Here, the record evidence establishes that claimant has a long-standing history of suffering from bilateral shoulder and arm pain and intermittent numbness in his hands. Beginning in 2002, claimant's primary care physician suspected that he may suffer from carpal tunnel syndrome. According to claimant's medical records, his symptoms began to intensify in December 2009, and an EMG test conducted that month revealed a diagnosis of bilateral carpal tunnel syndrome. Notwithstanding this diagnosis, it was not until claimant was seen by a doctor from an occupational health practice on August 7, 2012 that the causal relationship between claimant's diagnosis and his employment was first brought to light.
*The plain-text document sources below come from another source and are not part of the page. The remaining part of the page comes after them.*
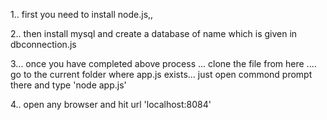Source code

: 

1.. first you need to install node.js,,


2.. then install mysql and create a database of name which is given in dbconnection.js

3... once you have completed above process ... clone the file from here .... go to the current folder where app.js exists...
	just open commond prompt there and type  'node app.js'

4.. open any browser and hit url 'localhost:8084'
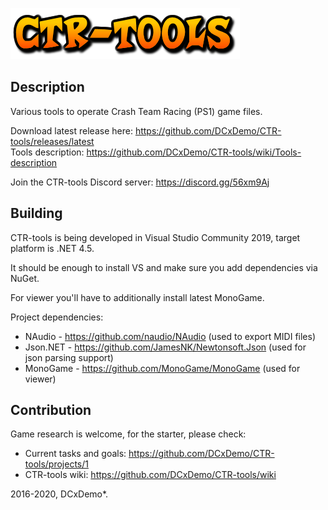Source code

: ![CTR-tools](ctr-tools-logo.png)

## Description
Various tools to operate Crash Team Racing (PS1) game files.

Download latest release here: https://github.com/DCxDemo/CTR-tools/releases/latest \
Tools description: https://github.com/DCxDemo/CTR-tools/wiki/Tools-description

Join the CTR-tools Discord server: https://discord.gg/56xm9Aj

## Building
CTR-tools is being developed in Visual Studio Community 2019, target platform is .NET 4.5.

It should be enough to install VS and make sure you add dependencies via NuGet.

For viewer you'll have to additionally install latest MonoGame.

Project dependencies:
* NAudio - https://github.com/naudio/NAudio (used to export MIDI files)
* Json.NET - https://github.com/JamesNK/Newtonsoft.Json (used for json parsing support)
* MonoGame - https://github.com/MonoGame/MonoGame (used for viewer)

## Contribution
Game research is welcome, for the starter, please check:
* Current tasks and goals: https://github.com/DCxDemo/CTR-tools/projects/1
* CTR-tools wiki: https://github.com/DCxDemo/CTR-tools/wiki

2016-2020, DCxDemo*.
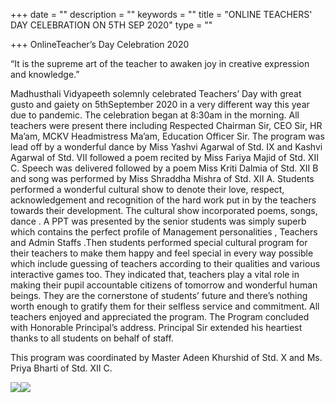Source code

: +++
date = ""
description = ""
keywords = ""
title = "ONLINE TEACHERS' DAY CELEBRATION ON 5TH SEP 2020"
type = ""

+++
OnlineTeacher’s Day Celebration 2020

“It is the supreme art of the teacher to awaken joy in creative expression and knowledge.”

Madhusthali Vidyapeeth solemnly celebrated Teachers’ Day with great gusto and gaiety on 5thSeptember 2020 in a very different way this year due to pandemic. The celebration began at 8:30am in the morning. All teachers were present there including Respected Chairman Sir, CEO Sir, HR Ma’am, MCKV Headmistress Ma’am, Education Officer Sir. The program was lead off by a wonderful dance by Miss Yashvi Agarwal of Std. IX and Kashvi Agarwal of Std. VII followed a poem recited by Miss Fariya Majid of Std. XII C. Speech was delivered followed by a poem Miss Kriti Dalmia of Std. XII B and song was performed by Miss Shraddha Mishra of Std. XII A. Students performed a wonderful cultural show to denote their love, respect, acknowledgement and recognition of the hard work put in by the teachers towards their development. The cultural show incorporated poems, songs, dance . A PPT was presented by the senior students was simply superb which contains the perfect profile of Management personalities , Teachers and Admin Staffs .Then students performed special cultural program for their teachers to make them happy and feel special in every way possible which include guessing of teachers according to their qualities and various interactive games too. They indicated that, teachers play a vital role in making their pupil accountable citizens of tomorrow and wonderful human beings. They are the cornerstone of students’ future and there’s nothing worth enough to gratify them for their selfless service and commitment. All teachers enjoyed and appreciated the program. The Program concluded with Honorable Principal’s address. Principal Sir extended his heartiest thanks to all students on behalf of staff.

This program was coordinated by Master Adeen Khurshid of Std. X and Ms. Priya Bharti of Std. XII C.

![](/uploads/2020/09/06/img-20200905-wa0078.jpg)![](/uploads/2020/09/06/img-20200905-wa0096.jpg)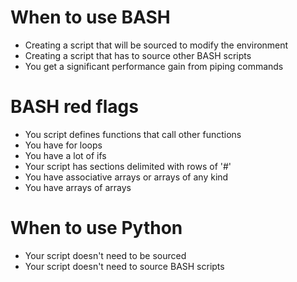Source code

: # When to use BASH

- Creating a script that will be sourced to modify the environment
- Creating a script that has to source other BASH scripts
- You get a significant performance gain from piping commands

# BASH red flags

- You script defines functions that call other functions
- You have for loops
- You have a lot of ifs
- Your script has sections delimited with rows of '#'
- You have associative arrays or arrays of any kind
- You have arrays of arrays

# When to use Python

- Your script doesn't need to be sourced
- Your script doesn't need to source BASH scripts
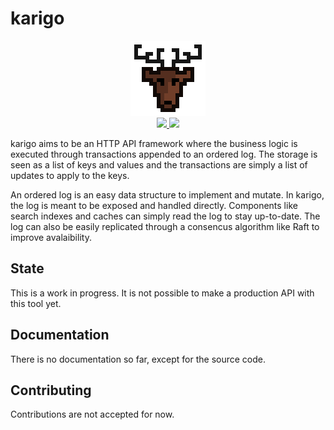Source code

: # karigo

<div align="center" style="text-align: center;">
  <img src="logo.png" height="120">
  <br>
  <a href="https://travis-ci.com/mfcochauxlaberge/karigo">
    <img src="https://travis-ci.com/mfcochauxlaberge/karigo.svg?branch=mvp">
  </a>
  <!-- <a href="https://codecov.io/gh/mfcochauxlaberge/karigo">
    <img src="https://codecov.io/gh/mfcochauxlaberge/karigo/branch/master/graph/badge.svg">
  </a> -->
  <a href="https://godoc.org/github.com/mfcochauxlaberge/karigo">
    <img src="https://godoc.org/github.com/golang/gddo?status.svg">
  </a>
</div>

karigo aims to be an HTTP API framework where the business logic is executed through transactions appended to an ordered log. The storage is seen as a list of keys and values and the transactions are simply a list of updates to apply to the keys.

An ordered log is an easy data structure to implement and mutate. In karigo, the log is meant to be exposed and handled directly. Components like search indexes and caches can simply read the log to stay up-to-date. The log can also be easily replicated through a consencus algorithm like Raft to improve avalaibility.

## State

This is a work in progress. It is not possible to make a production API with this tool yet.

## Documentation

There is no documentation so far, except for the source code.

## Contributing

Contributions are not accepted for now.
Based upon this evidence and mindful of the broad latitude afforded to the Board, we find substantial evidence supports the Board's determination that August 7, 2012 is the date of claimant's disablement, as it was not until that time that he knew or should have know that his occupational disease was due to the nature of his employment; thus, his application was timely filed (see Workers' Compensation Law § 42 ; Matter of Storm v. Phillips Light. Co., 117 A.D.3d at 1313, 986 N.Y.S.2d 654 ; Matter of Phillips v. Cornell Univ., 290 A.D.2d at 862, 737 N.Y.S.2d 395 ; Matter of Hastings v. Fairport Cent. School Dist., 274 A.D.2d 660, 661–662, 710 N.Y.S.2d 455 [2000], lv. dismissed 95 N.Y.2d 926, 721 N.Y.S.2d 602, 744 N.E.2d 137 [2000] ).
ORDERED that the decision is affirmed, without costs.
PETERS, P.J., LAHTINEN and DEVINE, JJ., concur.